E’ come se noi femministe dicessimo alle donne di non ribellarsi e di non
reagire. Così, se si sopravvive, ci si rivolge alla legge e, se si muore,
verrà fatto un” bel” processo in cui verranno verificate, chiaramente, anche le
nostre colpe.
Ma che non-violenza è questa? noi la violenza la dobbiamo subire
passivamente?
dobbiamo diventare prima di tutto vittime perché qualcuna/o ci ricavi un
bell’ elzeviro su qualche giornale? e gli oppressi devono mendicare il pane davanti
a qualche chiesa o a qualche mensa della Caritas?

Diciamocelo francamente, fuori dai denti, troppe donne subiscono violenza in
silenzio perché  hanno introiettato la cultura della vittimizzazione e sono
state “costruite” da questo sistema patriarcale nella passività.
E chi le mantiene in questa cultura e autorappresentazione sono tutte quelle
e tutti quelli , sempre le stesse/i, che predicano non violenza sempre e
soltanto alle vittime e che insieme alle legaliste/i, con cui vanno a braccetto,
propongono e sostengono che la soluzione “sarebbe” nello Stato e nei suoi
rappresentanti, come se, parafrasando Zarko Papic, questo sistema e quindi
lo Stato e i suoi rappresentanti non fossero, invece, il problema.

In questo modo, infatti , viene creato un mostro, carnefice, giudice e
samaritano delle donne e degli oppressi tutti.

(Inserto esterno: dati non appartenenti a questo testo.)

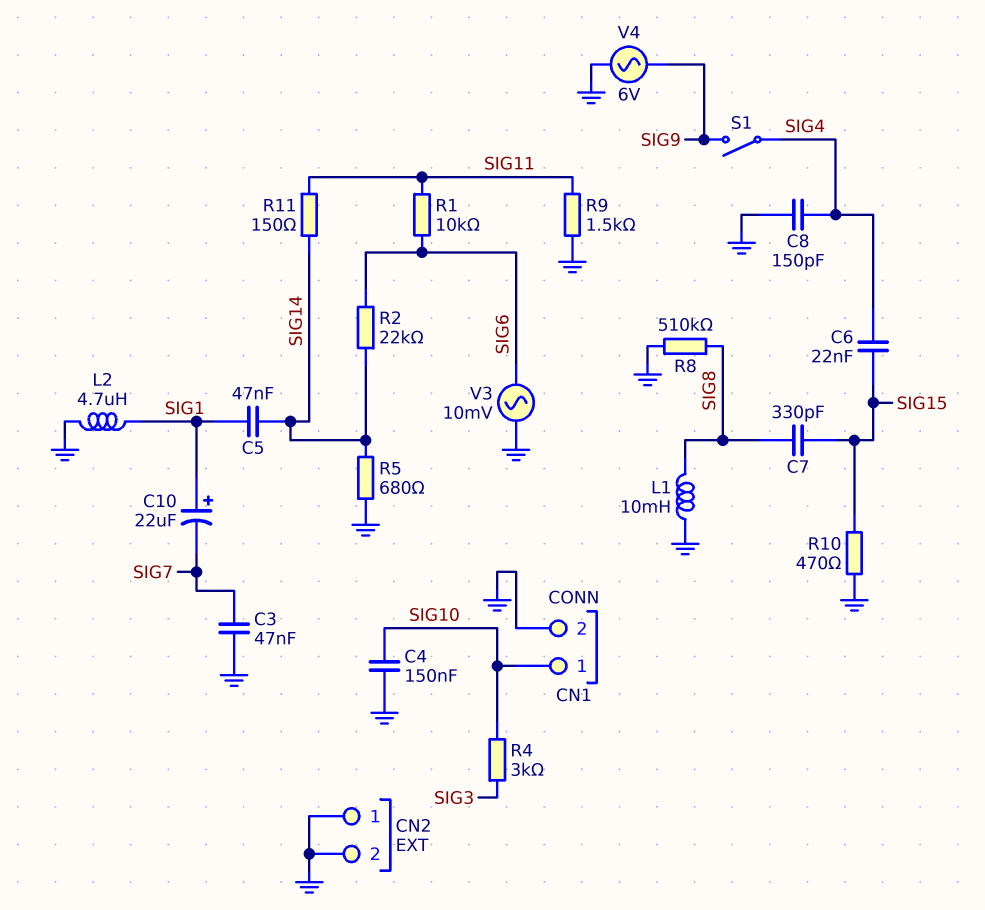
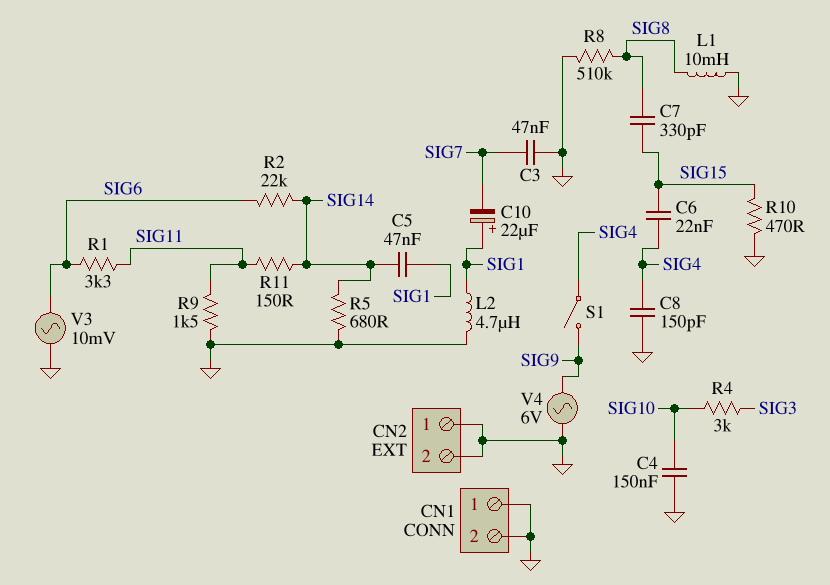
CN1 pin 1: SIG10 -> GND
R1: 10k (SIG6, SIG11) -> 3.3k (SIG6, SIG11)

La sentenza della Cassazione sui fatti di Genova 2001 è stata scritta , in
certe righe, anche dalle prefiche della non-violenza e dalle legaliste a
prescindere.
Le muse della non-violenza che, ad ogni vetrina infranta, scrivono, con il
cuore esulcerato, pagine di dura condanna nei confronti degli autori, con la
stessa puntualità, di fronte alla violenza istituzionale, brillano per la
loro assenza e per il loro silenzio.
I teorici della non-violenza, il nemico lo generano all’interno degli
oppressi e secernono ogni sorta di metastasi disumana dove la non-violenza diventa
la violenza di un sistema che perseguita ogni forma di singolarità, che vieta
il conflitto, che lavora per instaurare un mondo che cassa ogni differente
ordine del corpo, del sesso, della nascita.
Per le non-violente comunque, l’uso di etichettare questo o quell’altro
comportamento come violenza politica non è altro che uno strumento per
delegittimare segmenti della società, movimenti e le loro rivendicazioni.
Oltre tutto, un concetto della non-violenza claudicante perché
volontariamente amputato della teoria e della pratica della disubbidienza civile.

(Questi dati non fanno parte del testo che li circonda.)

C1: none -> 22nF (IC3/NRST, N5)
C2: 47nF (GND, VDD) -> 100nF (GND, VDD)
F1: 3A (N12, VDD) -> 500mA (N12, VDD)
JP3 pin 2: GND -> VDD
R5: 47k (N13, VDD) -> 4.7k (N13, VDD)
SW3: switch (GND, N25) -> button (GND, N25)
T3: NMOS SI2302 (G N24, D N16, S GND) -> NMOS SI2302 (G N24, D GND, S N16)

La storia è sempre la stessa.

Negli Stati Uniti lo schiavismo era legale, scappare era un reato e reato
era anche dare rifugio alle schiave e agli schiavi fuggite/i.
C’era chi era per l’osservanza della legge, chi si disinteressava di tutto e
chi li ospitava e nascondeva.
E anche adesso c’è chi fa le leggi, chi le vive come un feticcio e c’è chi
aiuta gli ebrei e i partigiani di oggi cioè chi scappa dai Cie, chi si
ribella, chi protegge il proprio territorio dalla devastazione, chi vuole
uscire da questa società…..
Ognuna faccia le sue scelte.

Noi sono secoli che scappiamo da genitori, da mariti, da figli, da fratelli,
da famiglie… da società che ci vogliono dire quello che possiamo e
non possiamo fare, quello che dobbiamo o non dobbiamo essere e che ci hanno
punito e ci puniscono senza pietà ogniqualvolta tentiamo di riprenderci la vita…
quindi dovremmo sapere bene da che parte stare perché le scelte di libertà
comportano sempre una scelta di campo.

Gli spazi neutri non esistono, né tanto meno apolitici, né tanto meno
tecnici e tutte le scelte sono politiche e di parte.